Neal’s most frequent linemate at 5v5 was Sam Bennett (247:03 TOI together) who has also struggled a bit to find his offensive touch with the Flames, so it could’ve been a factor of two players both unable to bail the other out while they went through an offensive funk.
So how bad was the fall for Neal last season from his previous success? Let’s look at his past five seasons:
Neal’s shooting percentage has been widely discussed, but just as a reminder that other than last season he’s never had a season with a shooting percentage below 10.0%. Notable to go along with his scoring clip is his volume of shots. If you don’t count his lockout-shortened 2012-13 season with the Pittsburgh Penguins– in which were you to extrapolate to Neal only playing in 59 games (his all-time low), he still would’ve had exactly 200 shots– last season was the only time since his rookie season that Neal had less than at least 200 shots. Another important outliner from last season was also his opportunity on the ice. Last year was the only time Neal’s TOI/GM dipped below 15:00; in fact, he’s never averaged less than 17:00 since his rookie season.
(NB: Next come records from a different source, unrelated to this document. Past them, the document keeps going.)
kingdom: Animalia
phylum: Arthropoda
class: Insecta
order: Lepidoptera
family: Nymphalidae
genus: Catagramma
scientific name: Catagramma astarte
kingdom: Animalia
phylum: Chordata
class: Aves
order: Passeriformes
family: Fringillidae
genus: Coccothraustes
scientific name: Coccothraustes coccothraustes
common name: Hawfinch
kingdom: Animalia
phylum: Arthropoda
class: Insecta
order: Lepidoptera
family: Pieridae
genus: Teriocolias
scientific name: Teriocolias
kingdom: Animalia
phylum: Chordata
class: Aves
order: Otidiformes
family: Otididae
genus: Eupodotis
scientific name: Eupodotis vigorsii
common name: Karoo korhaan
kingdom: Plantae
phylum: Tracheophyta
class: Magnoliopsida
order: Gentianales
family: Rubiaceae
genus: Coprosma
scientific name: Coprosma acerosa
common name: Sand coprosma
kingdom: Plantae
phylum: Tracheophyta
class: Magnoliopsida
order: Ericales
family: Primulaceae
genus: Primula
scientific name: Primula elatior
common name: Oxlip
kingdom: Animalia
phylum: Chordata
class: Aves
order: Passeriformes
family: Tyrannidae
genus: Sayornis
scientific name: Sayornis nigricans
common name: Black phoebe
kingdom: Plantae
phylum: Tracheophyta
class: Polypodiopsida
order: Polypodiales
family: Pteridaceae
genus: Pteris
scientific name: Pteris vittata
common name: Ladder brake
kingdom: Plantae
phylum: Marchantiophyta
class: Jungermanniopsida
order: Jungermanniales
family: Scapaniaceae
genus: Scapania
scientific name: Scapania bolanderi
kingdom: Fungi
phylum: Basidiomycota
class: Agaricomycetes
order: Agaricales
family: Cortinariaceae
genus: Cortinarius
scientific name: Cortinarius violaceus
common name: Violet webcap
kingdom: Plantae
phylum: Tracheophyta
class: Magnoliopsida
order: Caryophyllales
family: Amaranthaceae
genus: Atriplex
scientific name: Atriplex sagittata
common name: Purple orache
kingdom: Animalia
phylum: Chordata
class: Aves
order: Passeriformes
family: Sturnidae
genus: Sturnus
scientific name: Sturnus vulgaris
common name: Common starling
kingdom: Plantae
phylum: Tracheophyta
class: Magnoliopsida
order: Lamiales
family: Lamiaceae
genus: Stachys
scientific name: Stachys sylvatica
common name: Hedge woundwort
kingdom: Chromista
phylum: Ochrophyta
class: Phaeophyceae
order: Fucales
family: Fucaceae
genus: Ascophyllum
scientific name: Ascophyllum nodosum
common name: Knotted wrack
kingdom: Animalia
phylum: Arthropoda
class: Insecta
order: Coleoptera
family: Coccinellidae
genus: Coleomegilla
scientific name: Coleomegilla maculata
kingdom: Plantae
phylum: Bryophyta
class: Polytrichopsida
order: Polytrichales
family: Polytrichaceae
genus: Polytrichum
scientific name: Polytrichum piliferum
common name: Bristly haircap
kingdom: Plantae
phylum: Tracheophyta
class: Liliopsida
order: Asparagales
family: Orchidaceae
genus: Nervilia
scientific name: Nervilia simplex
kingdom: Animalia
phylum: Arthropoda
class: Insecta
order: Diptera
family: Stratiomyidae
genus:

Clearly, Neal was in the doghouse with the Flames coaching staff, but is age also a factor in the sudden drop in stats? Well let’s look at how he’s stacked up with the rest of his peers from the 2005 NHL Draft Class:
An abysmally career low in shooting percentage, coupled with a career low in TOI and the least amount of shots in a decade, undoubtedly lead to such a poor offensive season for Neal. With an opportunity to play with either McDavid or Draisaitl will also undoubtedly lead to a spike in both TOI and shot volume, so the opportunity to have a goal-scoring revival is there for the taking.
However, the biggest concern for Neal has to be his health. His 2015-16 with the Predators is the only fully healthy season of his eleven-year career. On a team that is notoriously paper-thin on the wings, even with a comeback season in the 15-20 goal range, a ten-game stretch on the IR could sewer the Oilers’ playoff hopes.
But, the fact of the matter is that things couldn’t possibly be as disappointing for Neal in Edmonton as they were for Lucic. Should he continue his offensive slid, the buyout cost for Neal’s contract is manageable, so that last-ditch option is there. But the plan here is for Neal to be a regular contributor in the top-six, rediscovering his scoring touch and being a boon to the Oilers’ offence and helping lead them to a 2020 playoff run.
In my honest opinion, I think that will be the case. He’ll likely miss his obligatory 10-or-so games, but in the games that he will be in the lineup, he’s going to offer the team a balanced scoring threat that’ll be a very welcome change to a team that relies far too heavily on their top two contributors.